# Text to read
[bksvol-discuss] Re: Bookshare & PQ submission

Smile, I love the smell of leather, and the whiskers of a horse, smile.

And the clip clop of hooves on stone or dirt, but I live in Amish country so maybe still get to enjoy it, smile.

I think it is the work involved, smile, when one's book gets replaced, smile, especially if you know it was as darn perfect as you could get it, but alas.

Shelley L. Rhodes, M.A., VRT
And Guinevere: Golden Lady Guide Dog
guidinggolden@xxxxxxxxx
Guide Dogs for the Blind
Alumni Association
www.guidedogs.com
----- Original Message ----- From: "Bob" <rwiley@xxxxxxxxxxxxx>
To: <bksvol-discuss@xxxxxxxxxxxxx>
Sent: Tuesday, August 12, 2008 6:32 PM
Subject: [bksvol-discuss] Re: Bookshare & PQ submission


Well said Jim.

I suspect this discussion will go on, perhaps in a different guise, for some time to come. I don't think the discussion has much to do with publisher quality books--though the argument about picture descriptions does have some merit. Let me give you a brief example of the effort involved in getting a picture description. Some time ago I validated "Time enough for Love" a science fiction classic. It had been scanned by Carry Carno. Those validators who are familiar with her work know that her scans are usually excellent. However, this book had one page that seemed to be filled with garbage characters. By applying several tricks of the trade, I could tell that there was some writing there, I could even pick out a few words. But the page was ... basically ... a waste. I contacted Carry and gave her a page number. She wrote back and told me that the page was a picture of a newspaper page; she further told me what the page said. I duly reported this in the book as a [scanner's description].

I bring this up to say that this collaborative effort between ms Carno and myself will be brushed aside as inconsequential if a publisher ever decides to send us this book. It's a minor thing--it's one page in a 400 page book. And it may seem meaningless. But for me, it represented a not-so-meaningless effort; and I take pride in taking care of that inconsistency.

I realize that change is inevitable, and change is usually good. However, since we've replaced the horse and carriage with the horseless carriage; does anyone ever take the time to smell the wonderful smells of the leather saddle, or to enjoy the human interaction with a trusted animal friend? Not so much anymore, I think!

As I said earlier, this discussion will probably continue in a variety of email subjects as those of us involved adjust to the changes to come.

Thanks again for enlightening us on this matter.

Oh yes, lest I be accused of trying to speak for the group, the ideas discussed here are solely my own, and I alone am responsible for them.

Bob


----- Original Message ----- From: <Jim@xxxxxxxxxxxx>
To: <bksvol-discuss@xxxxxxxxxxxxx>
Sent: Tuesday, August 12, 2008 10:46 AM
Subject: [bksvol-discuss] Re: Bookshare & PQ submission


Reading the thread about publisher quality submissions, I thought it was
worth weighing in with more information.  The mission of Bookshare.org
is to get better access to books to people who cannot effectively access
print.  I know our volunteers support that mission.

# Recorded data

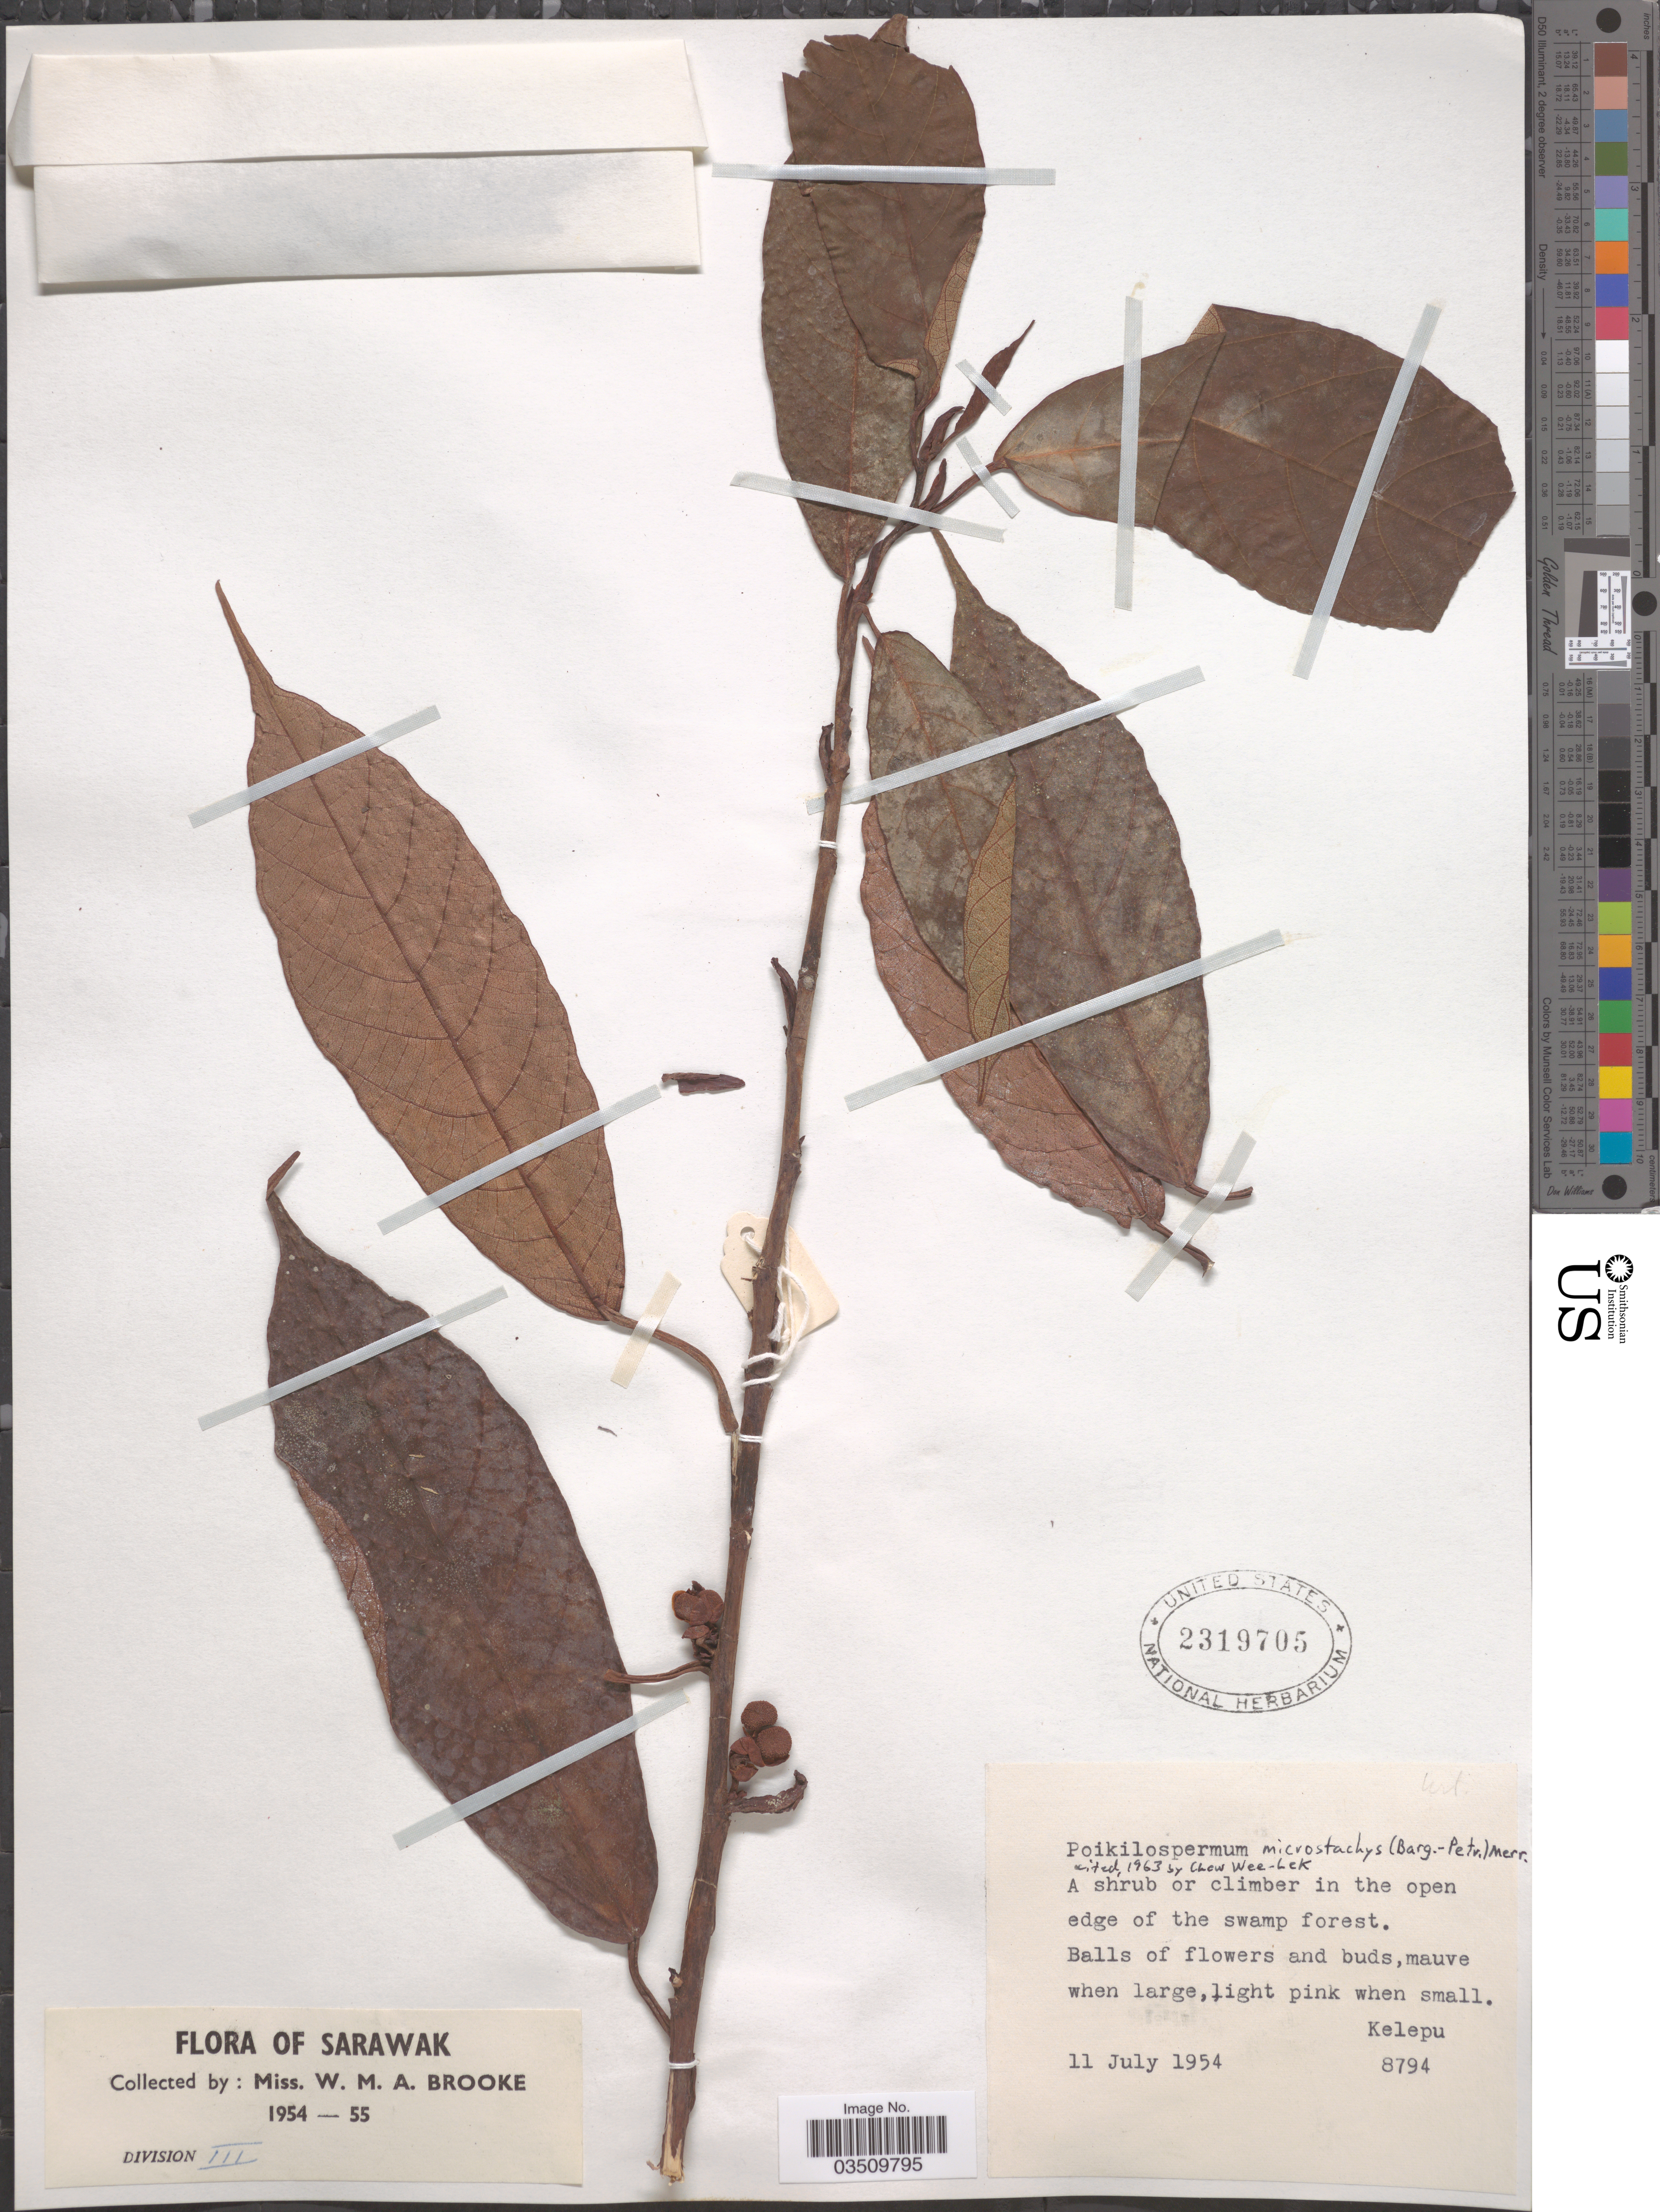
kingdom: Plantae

==

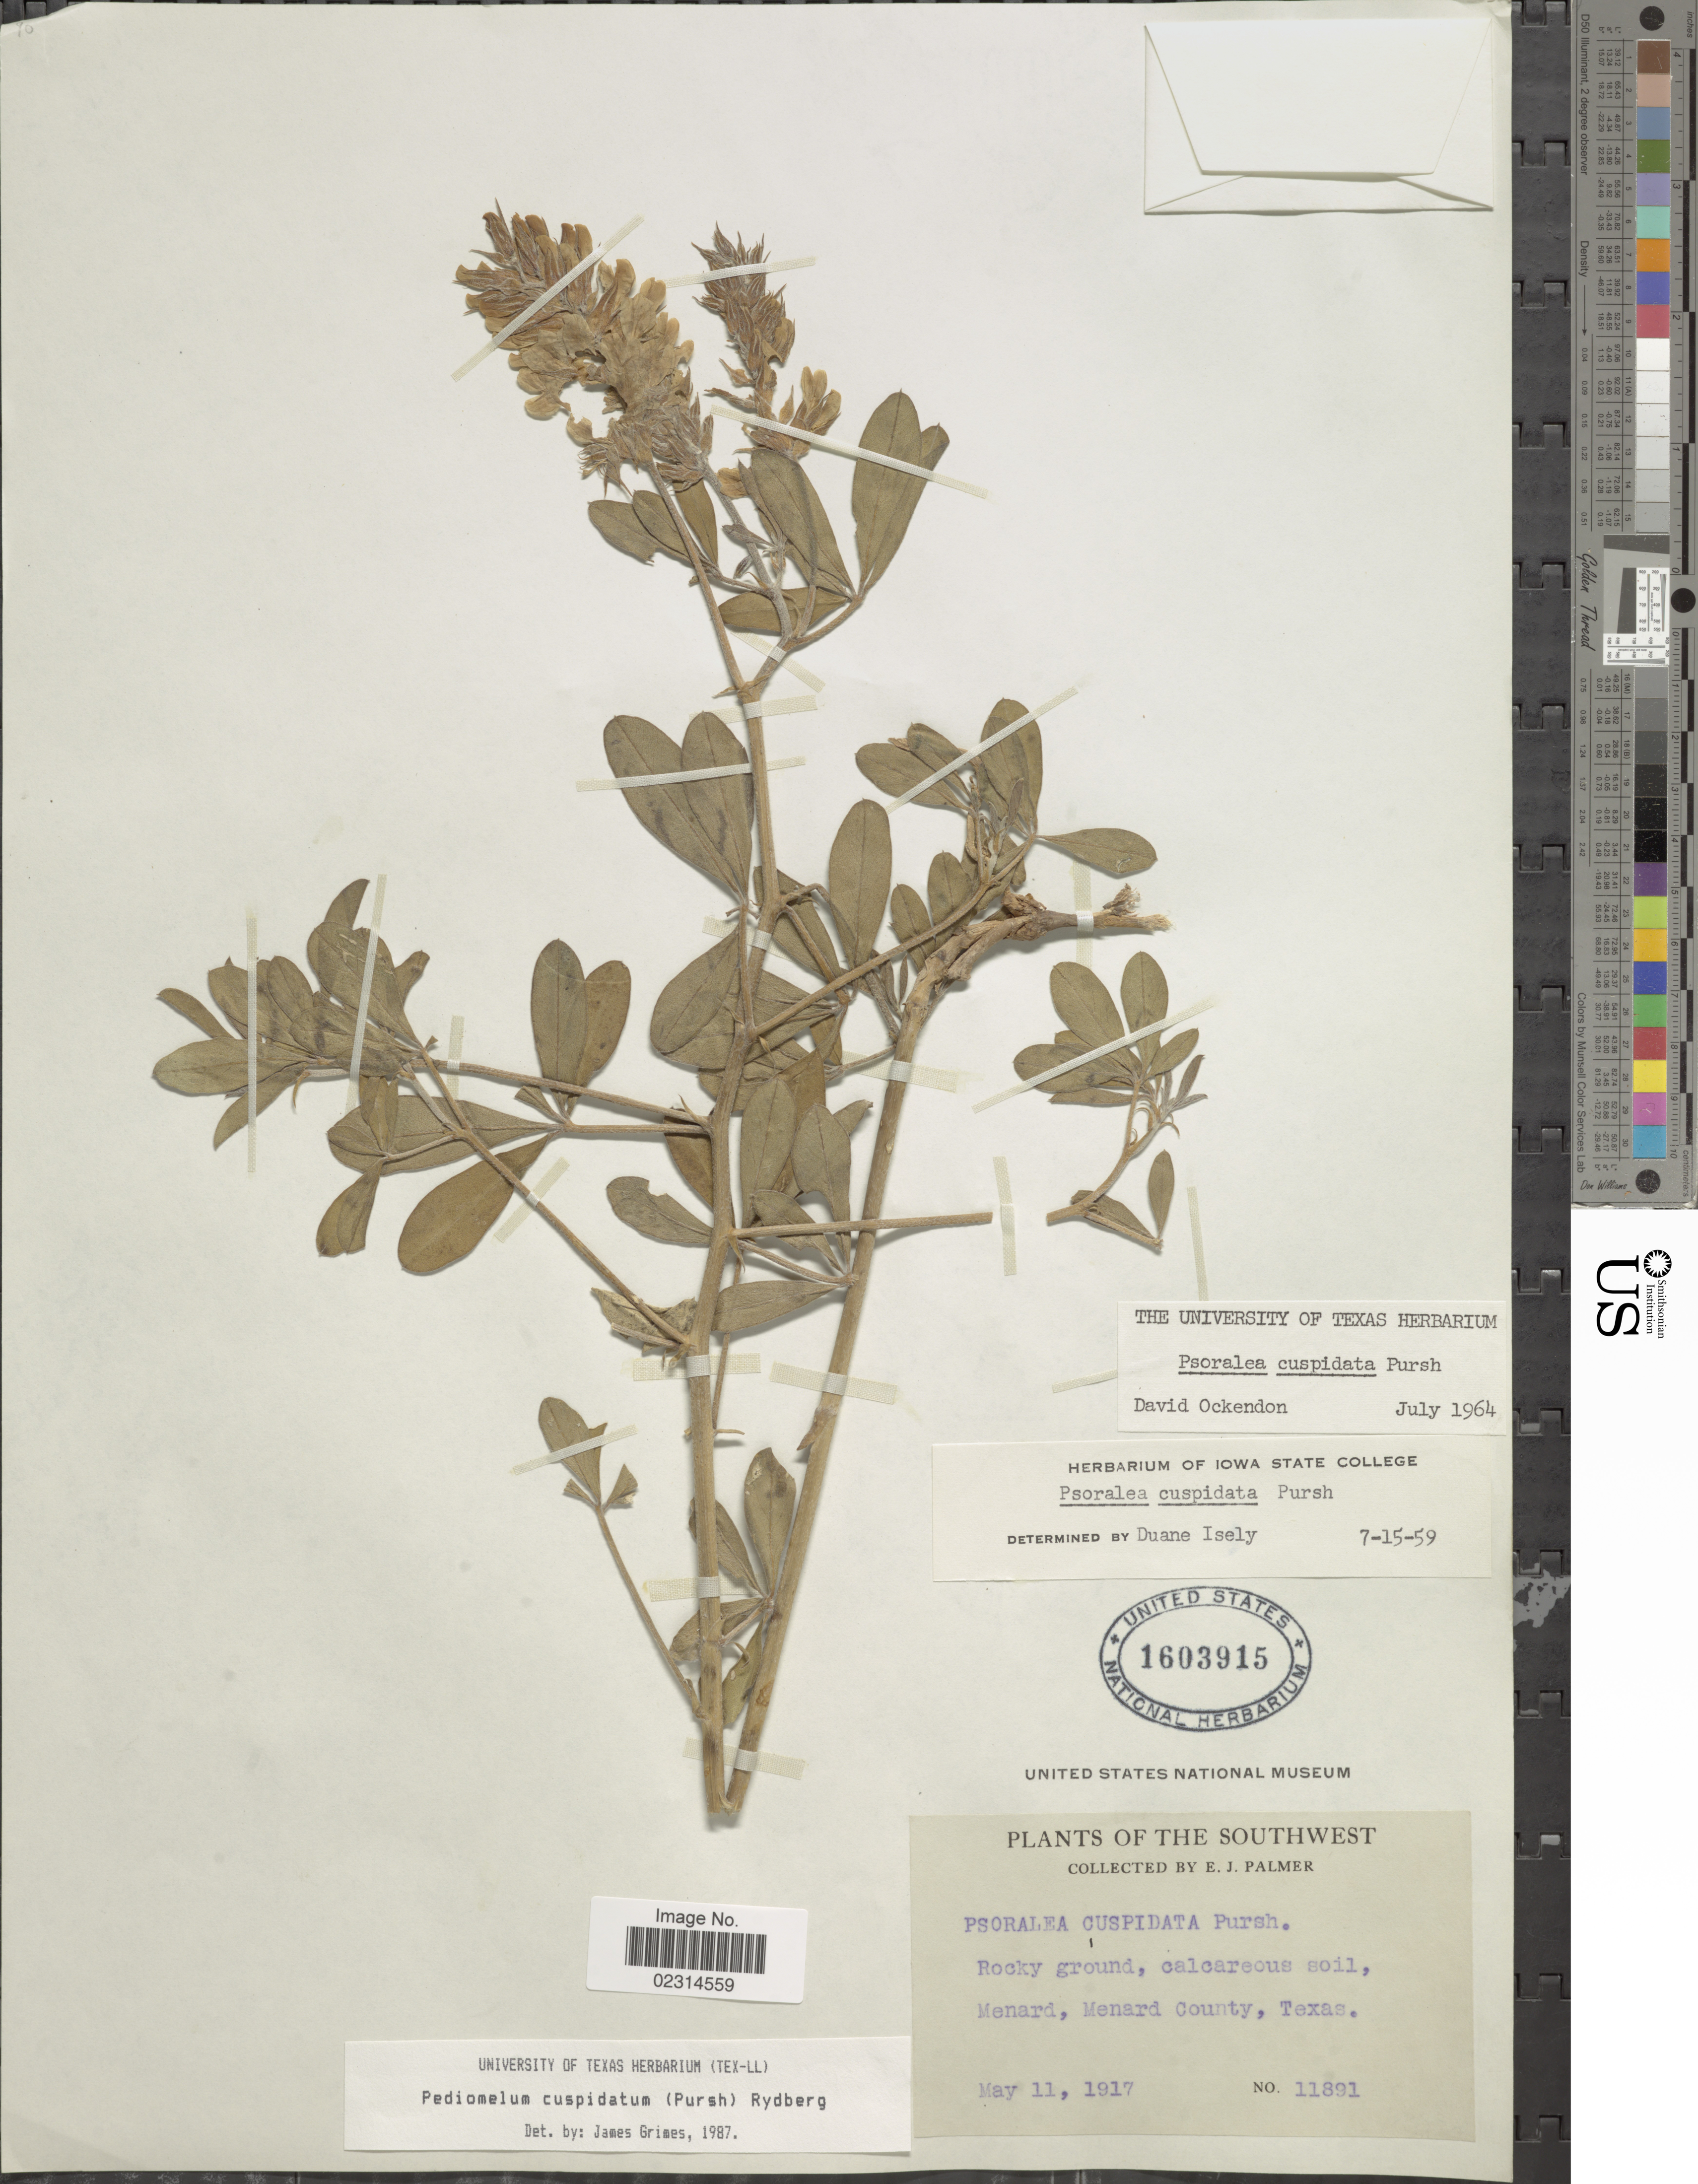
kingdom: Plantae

# Exercise task 1
From the email thread, extract the passage starting with "As I said earlier, this" and going on through "responsible for them.".
# Exercise task 2
Answer these questions using the email thread:
(a) Who scanned the book "Time enough for Love"?
(b) What did the page filled with garbage characters turn out to be?
(c) What does Jim's message give as the mission of Bookshare.org?

# Reply 1
As I said earlier, this discussion will probably continue in a variety of email subjects as those of us involved adjust to the changes to come.

Thanks again for enlightening us on this matter.

Oh yes, lest I be accused of trying to speak for the group, the ideas discussed here are solely my own, and I alone am responsible for them.

# Reply 2
(a) Carry Carno
(b) A picture of a newspaper page
(c) To get better access to books to people who cannot effectively access print